-- Data shown --

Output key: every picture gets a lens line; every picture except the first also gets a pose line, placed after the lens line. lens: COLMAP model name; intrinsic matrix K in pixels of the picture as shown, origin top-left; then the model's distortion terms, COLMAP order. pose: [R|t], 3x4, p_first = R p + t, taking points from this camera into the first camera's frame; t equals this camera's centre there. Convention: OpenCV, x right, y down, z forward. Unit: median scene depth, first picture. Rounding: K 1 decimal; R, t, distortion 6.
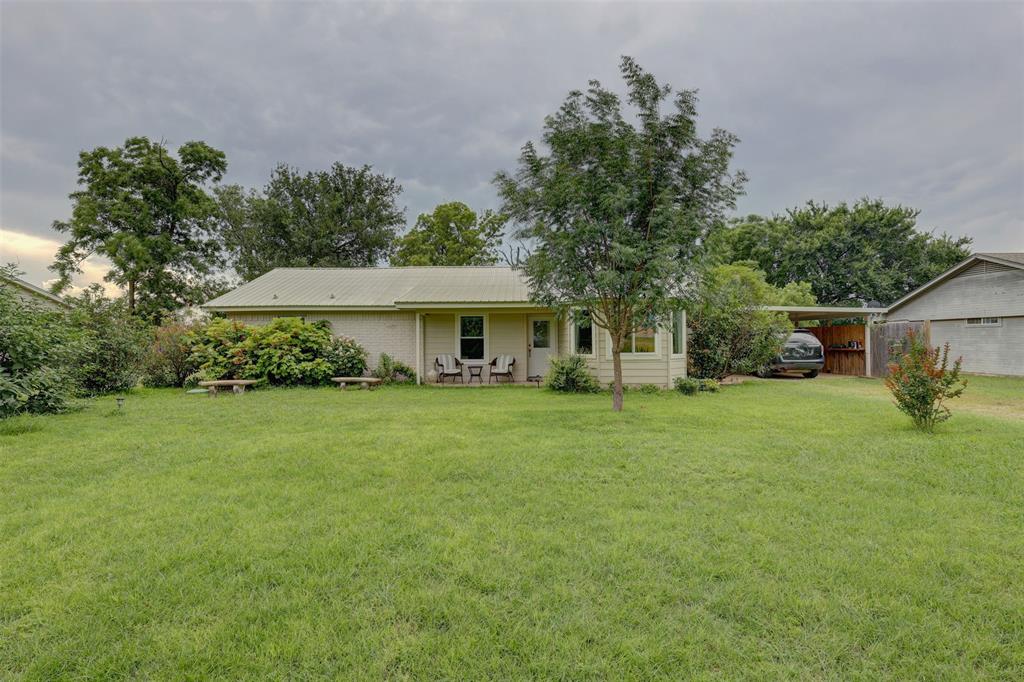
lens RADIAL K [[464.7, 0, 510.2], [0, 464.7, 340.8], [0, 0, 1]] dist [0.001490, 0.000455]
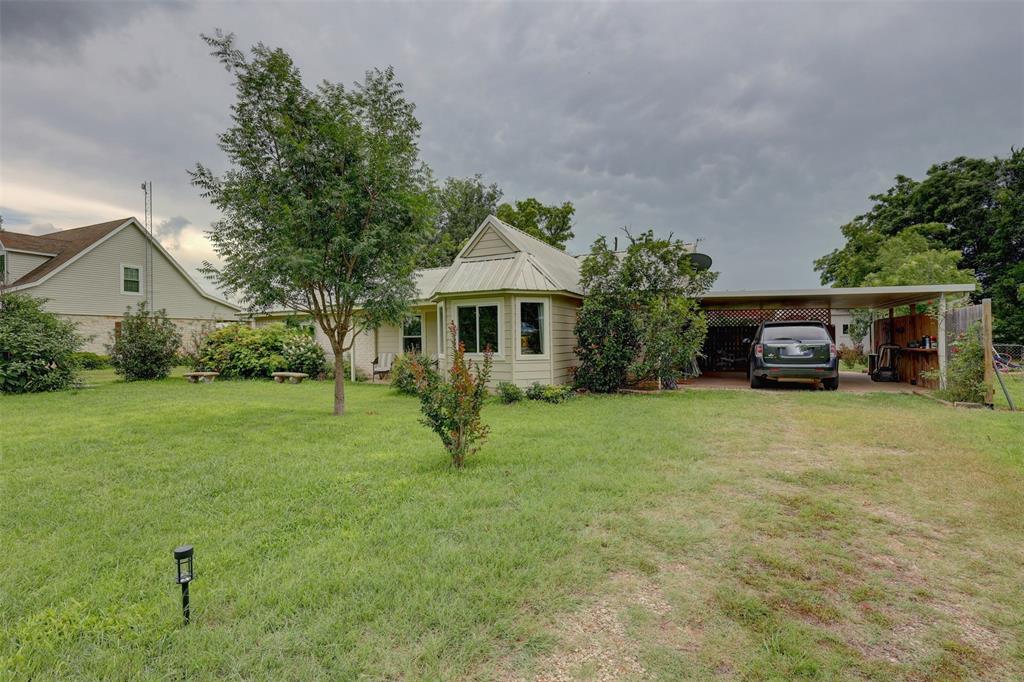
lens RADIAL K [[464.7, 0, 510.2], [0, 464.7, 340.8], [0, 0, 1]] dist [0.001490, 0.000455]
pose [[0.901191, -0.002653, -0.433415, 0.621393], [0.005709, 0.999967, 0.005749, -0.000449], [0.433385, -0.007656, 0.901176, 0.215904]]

--

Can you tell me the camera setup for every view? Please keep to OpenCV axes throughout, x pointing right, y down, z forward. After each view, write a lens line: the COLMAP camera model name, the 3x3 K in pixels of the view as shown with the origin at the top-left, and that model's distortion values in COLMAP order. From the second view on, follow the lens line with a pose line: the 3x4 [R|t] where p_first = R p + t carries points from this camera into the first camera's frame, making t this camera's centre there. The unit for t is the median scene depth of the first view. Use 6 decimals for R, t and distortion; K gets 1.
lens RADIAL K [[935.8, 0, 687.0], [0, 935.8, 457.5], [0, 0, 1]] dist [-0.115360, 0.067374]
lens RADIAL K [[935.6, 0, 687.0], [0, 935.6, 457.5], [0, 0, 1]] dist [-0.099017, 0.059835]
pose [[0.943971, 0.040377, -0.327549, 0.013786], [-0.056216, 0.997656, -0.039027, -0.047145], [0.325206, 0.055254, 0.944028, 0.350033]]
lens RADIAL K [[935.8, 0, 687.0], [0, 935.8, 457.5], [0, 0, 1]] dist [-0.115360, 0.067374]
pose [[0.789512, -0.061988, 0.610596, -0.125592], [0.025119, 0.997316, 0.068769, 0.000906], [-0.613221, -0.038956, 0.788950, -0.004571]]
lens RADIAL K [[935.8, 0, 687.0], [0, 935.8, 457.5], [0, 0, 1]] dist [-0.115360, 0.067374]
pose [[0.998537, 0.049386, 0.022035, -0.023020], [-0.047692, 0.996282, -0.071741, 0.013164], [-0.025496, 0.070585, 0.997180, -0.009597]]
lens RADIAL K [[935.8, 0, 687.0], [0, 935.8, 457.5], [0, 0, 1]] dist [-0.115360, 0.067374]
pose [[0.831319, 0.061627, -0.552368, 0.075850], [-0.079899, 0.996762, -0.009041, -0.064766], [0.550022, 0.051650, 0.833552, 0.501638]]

...

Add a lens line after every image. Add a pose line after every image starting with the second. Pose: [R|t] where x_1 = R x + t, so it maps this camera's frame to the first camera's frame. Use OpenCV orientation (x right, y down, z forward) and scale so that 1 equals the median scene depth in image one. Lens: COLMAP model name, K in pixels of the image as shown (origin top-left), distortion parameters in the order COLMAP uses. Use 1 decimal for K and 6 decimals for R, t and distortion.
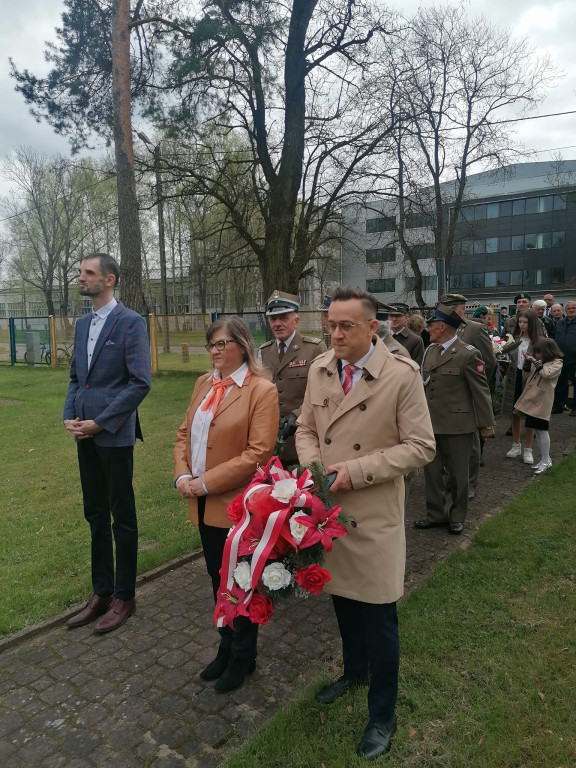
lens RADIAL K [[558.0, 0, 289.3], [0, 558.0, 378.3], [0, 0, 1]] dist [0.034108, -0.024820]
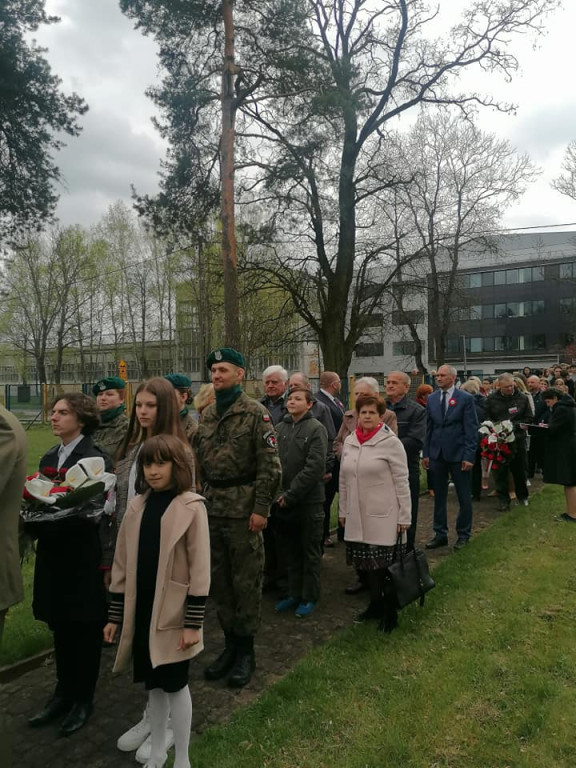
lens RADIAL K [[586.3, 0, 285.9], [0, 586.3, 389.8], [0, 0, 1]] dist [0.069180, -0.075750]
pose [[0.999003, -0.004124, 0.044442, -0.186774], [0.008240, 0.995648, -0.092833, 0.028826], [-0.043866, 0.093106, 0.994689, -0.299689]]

-- Work item --
In the data above, switch "every image" to "each picture" and reproduce everything from the line containing "Add a lens line" down to the line containing "dist [0.034108, -0.024820]", both included, with nothing else changed. Omit the pictures from your answer.

-- The completed task --
Add a lens line after each picture. Add a pose line after each picture starting with the second. Pose: [R|t] where x_1 = R x + t, so it maps this camera's frame to the first camera's frame. Use OpenCV orientation (x right, y down, z forward) and scale so that 1 equals the median scene depth in image one. Lens: COLMAP model name, K in pixels of the image as shown (origin top-left), distortion parameters in the order COLMAP uses. Use 1 decimal for K and 6 decimals for R, t and distortion.
lens RADIAL K [[558.0, 0, 289.3], [0, 558.0, 378.3], [0, 0, 1]] dist [0.034108, -0.024820]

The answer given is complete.